The New York Yankees and Major League Baseball are giving one Bronx middle school $50,000 to go toward a “sensory room” designed for kids on the autism spectrum.
It came after students at the One World World Middle School in Edenwald pitched in to help the Bronx Bombers redesign Yankee Stadium’s own space for fans with sensory processing needs.
“That’s when we realized they didn’t have the facilities they were helping us build,” said Haley Swindal, granddaughter to legendary Yankees’ owner George Steinbrenner and the team’s community affairs ambassador.
Swindal, the stepmother to a neurodivergent daughter, who spoke during a VIP-studded event at the school Monday announcing the gift, explained the franchise looked for a way to return the favor for the students.
“They kept coming up with great ways the room could be made better,” principal Patricia Wynne said of the middle schoolers.
“In the end, we put all those together and we put our own finishing touches on them and the Yankees did a fantastic job.”
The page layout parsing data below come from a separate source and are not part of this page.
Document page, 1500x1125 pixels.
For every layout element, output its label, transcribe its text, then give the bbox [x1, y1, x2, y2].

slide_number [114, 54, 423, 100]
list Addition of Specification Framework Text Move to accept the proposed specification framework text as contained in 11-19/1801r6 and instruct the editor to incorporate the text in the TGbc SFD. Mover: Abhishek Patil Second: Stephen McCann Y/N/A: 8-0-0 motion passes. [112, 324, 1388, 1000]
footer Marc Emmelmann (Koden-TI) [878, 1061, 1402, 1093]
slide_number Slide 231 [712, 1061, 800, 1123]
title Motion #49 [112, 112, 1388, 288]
Sensory rooms are designed to be havens for people on the spectrum or those who are neurodivergent and can be overstimulated by bright lights, loud noises and packed crowds in places like sports stadiums and schools.
But Yankee Stadium’s own sensory room failed to comfort Valentina Lucre, 13, an eighth grader at One World who found its stark, dark blue interior “upsetting.”
“The importance of a sensory room is to allow people to have a safe space to unwind and self-regulate with solutions they think are best for them,” she said. “This can help influence others that our feelings are valid and that we all have emotions that are just as important as the next person’s.”
Lucre wasn’t alone among her peers at One World.
“They brought the students in on that first visit and they said, “This is not going to work!” said Meisha Porter, the city’s former schools chancellor and now a visiting fellow at The Center for Education Innovation.
“It was just a blank room.”
The Yankees ended up taking the public school kids’ feedback to heart, after reaching out to Wynne as the 2024 MLB season dawned and asking for her students’ help.
Wynne said the Yankees provided students and parents with tickets, and the families kept coming back with suggestions.
The redesigned room, unveiled during the American League Division Series’ Game 1, now sports improved lights, textured walls, stress balls, toys and student artwork.
Lucre, for her part, suggested the room be painted in soothing lighter colors. She also contributed three paintings.
“One is a blend of colors to show how my mind functions, to bring a sense of security, to show that all emotions are valid,” she said.
The event announcing the sensory room donation for One World, a 2024 World Series Legacy Project, was also attended by Roberto Clemente Award winner Salvador Pérez, a catcher and first baseman for the Kansas City Royals.